I have almost 15 years in therapies and therapists. Three major therapists, each lasting about 4 to 5 years, two were cognitive and the current one is psychoanalyst. Not to mention several short visits in between.

Mostly, its been like banging my head against a brick wall, but no experience is without some learning. I learned for example, that CBT as a primary therapy sucks for me, to me seeing a therapist once a week is like claytons therapy, I would forget anything we discussed or I experienced in between. I learned that I have control and trust issues which accounts for the sabotaging and dumping of therapists around 4 years. I learned the difference between staying in therapy because I thought that I wasn't good enough as a patient and blamed the failure on myself and staying in therapy because the therapist was a good one but I was sabotaging.

Don't worry too much. The knowledge that its the therapy or the therapist that isn't working and that you need to move on will eventually just explode in your brain one day. You won't even bother asking us the question because you will just know its time.

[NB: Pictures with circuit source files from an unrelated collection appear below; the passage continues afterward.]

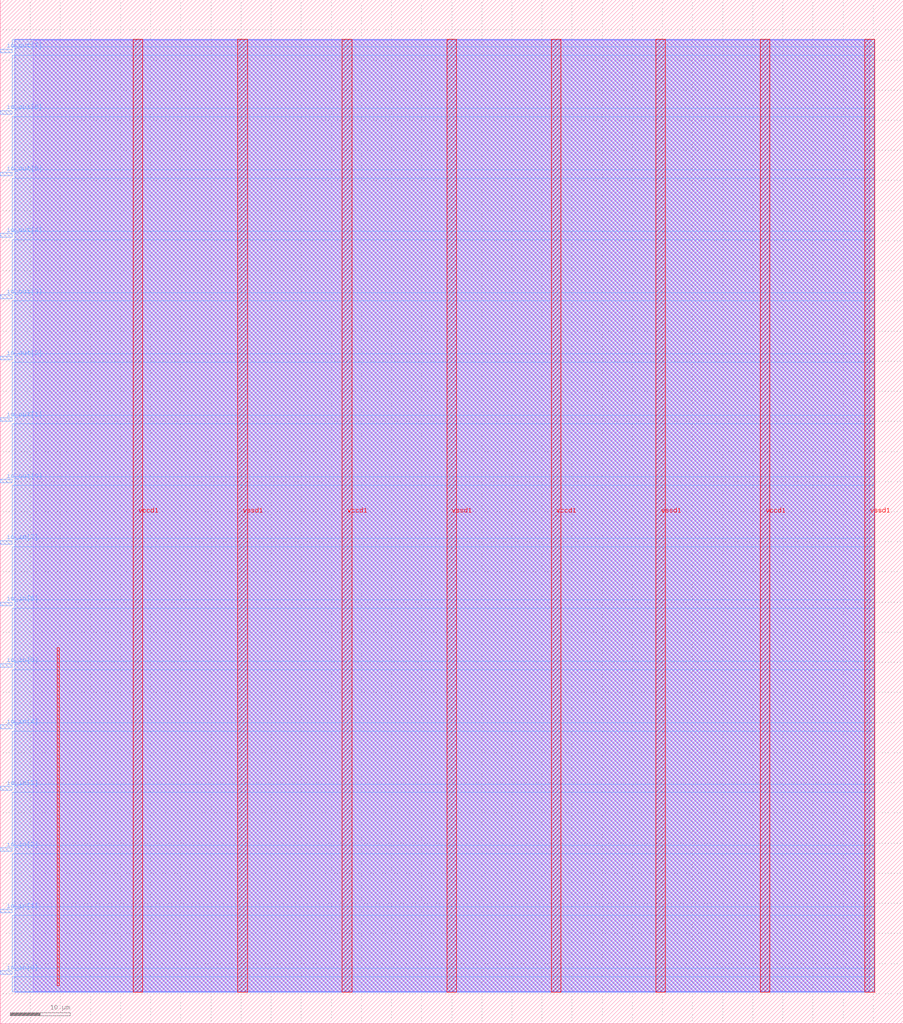
<source format=lef>
VERSION 5.7 ;
  NOWIREEXTENSIONATPIN ON ;
  DIVIDERCHAR "/" ;
  BUSBITCHARS "[]" ;
MACRO rglenn_hex_to_7_seg
  CLASS BLOCK ;
  FOREIGN rglenn_hex_to_7_seg ;
  ORIGIN 0.000 0.000 ;
  SIZE 150.000 BY 170.000 ;
  PIN io_in[0]
    DIRECTION INPUT ;
    USE SIGNAL ;
    PORT
      LAYER met3 ;
        RECT 0.000 8.200 2.000 8.800 ;
    END
  END io_in[0]
  PIN io_in[1]
    DIRECTION INPUT ;
    USE SIGNAL ;
    PORT
      LAYER met3 ;
        RECT 0.000 18.400 2.000 19.000 ;
    END
  END io_in[1]
  PIN io_in[2]
    DIRECTION INPUT ;
    USE SIGNAL ;
    PORT
      LAYER met3 ;
        RECT 0.000 28.600 2.000 29.200 ;
    END
  END io_in[2]
  PIN io_in[3]
    DIRECTION INPUT ;
    USE SIGNAL ;
    PORT
      LAYER met3 ;
        RECT 0.000 38.800 2.000 39.400 ;
    END
  END io_in[3]
  PIN io_in[4]
    DIRECTION INPUT ;
    USE SIGNAL ;
    PORT
      LAYER met3 ;
        RECT 0.000 49.000 2.000 49.600 ;
    END
  END io_in[4]
  PIN io_in[5]
    DIRECTION INPUT ;
    USE SIGNAL ;
    PORT
      LAYER met3 ;
        RECT 0.000 59.200 2.000 59.800 ;
    END
  END io_in[5]
  PIN io_in[6]
    DIRECTION INPUT ;
    USE SIGNAL ;
    PORT
      LAYER met3 ;
        RECT 0.000 69.400 2.000 70.000 ;
    END
  END io_in[6]
  PIN io_in[7]
    DIRECTION INPUT ;
    USE SIGNAL ;
    PORT
      LAYER met3 ;
        RECT 0.000 79.600 2.000 80.200 ;
    END
  END io_in[7]
  PIN io_out[0]
    DIRECTION OUTPUT TRISTATE ;
    USE SIGNAL ;
    PORT
      LAYER met3 ;
        RECT 0.000 89.800 2.000 90.400 ;
    END
  END io_out[0]
  PIN io_out[1]
    DIRECTION OUTPUT TRISTATE ;
    USE SIGNAL ;
    PORT
      LAYER met3 ;
        RECT 0.000 100.000 2.000 100.600 ;
    END
  END io_out[1]
  PIN io_out[2]
    DIRECTION OUTPUT TRISTATE ;
    USE SIGNAL ;
    PORT
      LAYER met3 ;
        RECT 0.000 110.200 2.000 110.800 ;
    END
  END io_out[2]
  PIN io_out[3]
    DIRECTION OUTPUT TRISTATE ;
    USE SIGNAL ;
    PORT
      LAYER met3 ;
        RECT 0.000 120.400 2.000 121.000 ;
    END
  END io_out[3]
  PIN io_out[4]
    DIRECTION OUTPUT TRISTATE ;
    USE SIGNAL ;
    PORT
      LAYER met3 ;
        RECT 0.000 130.600 2.000 131.200 ;
    END
  END io_out[4]
  PIN io_out[5]
    DIRECTION OUTPUT TRISTATE ;
    USE SIGNAL ;
    PORT
      LAYER met3 ;
        RECT 0.000 140.800 2.000 141.400 ;
    END
  END io_out[5]
  PIN io_out[6]
    DIRECTION OUTPUT TRISTATE ;
    USE SIGNAL ;
    PORT
      LAYER met3 ;
        RECT 0.000 151.000 2.000 151.600 ;
    END
  END io_out[6]
  PIN io_out[7]
    DIRECTION OUTPUT TRISTATE ;
    USE SIGNAL ;
    PORT
      LAYER met3 ;
        RECT 0.000 161.200 2.000 161.800 ;
    END
  END io_out[7]
  PIN vccd1
    DIRECTION INOUT ;
    USE POWER ;
    PORT
      LAYER met4 ;
        RECT 22.085 5.200 23.685 163.440 ;
    END
    PORT
      LAYER met4 ;
        RECT 56.815 5.200 58.415 163.440 ;
    END
    PORT
      LAYER met4 ;
        RECT 91.545 5.200 93.145 163.440 ;
    END
    PORT
      LAYER met4 ;
        RECT 126.275 5.200 127.875 163.440 ;
    END
  END vccd1
  PIN vssd1
    DIRECTION INOUT ;
    USE GROUND ;
    PORT
      LAYER met4 ;
        RECT 39.450 5.200 41.050 163.440 ;
    END
    PORT
      LAYER met4 ;
        RECT 74.180 5.200 75.780 163.440 ;
    END
    PORT
      LAYER met4 ;
        RECT 108.910 5.200 110.510 163.440 ;
    END
    PORT
      LAYER met4 ;
        RECT 143.640 5.200 145.240 163.440 ;
    END
  END vssd1
  OBS
      LAYER li1 ;
        RECT 5.520 5.355 144.440 163.285 ;
      LAYER met1 ;
        RECT 2.370 5.200 145.240 163.440 ;
      LAYER met2 ;
        RECT 2.390 5.255 145.210 163.385 ;
      LAYER met3 ;
        RECT 2.000 162.200 145.230 163.365 ;
        RECT 2.400 160.800 145.230 162.200 ;
        RECT 2.000 152.000 145.230 160.800 ;
        RECT 2.400 150.600 145.230 152.000 ;
        RECT 2.000 141.800 145.230 150.600 ;
        RECT 2.400 140.400 145.230 141.800 ;
        RECT 2.000 131.600 145.230 140.400 ;
        RECT 2.400 130.200 145.230 131.600 ;
        RECT 2.000 121.400 145.230 130.200 ;
        RECT 2.400 120.000 145.230 121.400 ;
        RECT 2.000 111.200 145.230 120.000 ;
        RECT 2.400 109.800 145.230 111.200 ;
        RECT 2.000 101.000 145.230 109.800 ;
        RECT 2.400 99.600 145.230 101.000 ;
        RECT 2.000 90.800 145.230 99.600 ;
        RECT 2.400 89.400 145.230 90.800 ;
        RECT 2.000 80.600 145.230 89.400 ;
        RECT 2.400 79.200 145.230 80.600 ;
        RECT 2.000 70.400 145.230 79.200 ;
        RECT 2.400 69.000 145.230 70.400 ;
        RECT 2.000 60.200 145.230 69.000 ;
        RECT 2.400 58.800 145.230 60.200 ;
        RECT 2.000 50.000 145.230 58.800 ;
        RECT 2.400 48.600 145.230 50.000 ;
        RECT 2.000 39.800 145.230 48.600 ;
        RECT 2.400 38.400 145.230 39.800 ;
        RECT 2.000 29.600 145.230 38.400 ;
        RECT 2.400 28.200 145.230 29.600 ;
        RECT 2.000 19.400 145.230 28.200 ;
        RECT 2.400 18.000 145.230 19.400 ;
        RECT 2.000 9.200 145.230 18.000 ;
        RECT 2.400 7.800 145.230 9.200 ;
        RECT 2.000 5.275 145.230 7.800 ;
      LAYER met4 ;
        RECT 9.495 6.295 9.825 62.385 ;
  END
END rglenn_hex_to_7_seg
END LIBRARY


</source>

Also, don't worry about you self-sabotaging yourself. After a few therapists, you will figure it out and stop doing it.

This is a win-win situation. We are made to survive and figure out solutions to our problems even if it takes a life-time.

Okay, I know this doesn't sound like much of an answer. You want a time limit. The problem is that the time limit is your entire life, with or without your therapist. Do you really think that if your therapist disappeared tomorrow, you would stop learning, having problems, etc? No. Life would go on, you would get older, mature, solve problems, etc. Your 'therapists' would be friends, parents, siblings, teachers, tv, books, seminars, work, etc. Not to down grade the importance of therapists, just to say that we need to keep things in our lives in perspective.

You will never be fully perfect, you will never be normal, you will never be absolutely okay. However, what will change is that you will be okay with the less than perfect, normal and okay you. For example, therapy won't completely take away your anxieties, but it will make you more comfortable with your anxieties. The more you learn to live with your self, your mess, the worlds mess, paradoxically, the more normal, perfect, okay, you become. For me, this has been the greatest lesson, to be okay with the imperfect me.

You will figure it out, just be gentle with yourself, there is no gun to your head saying that you have to figure it all out and make a decision today.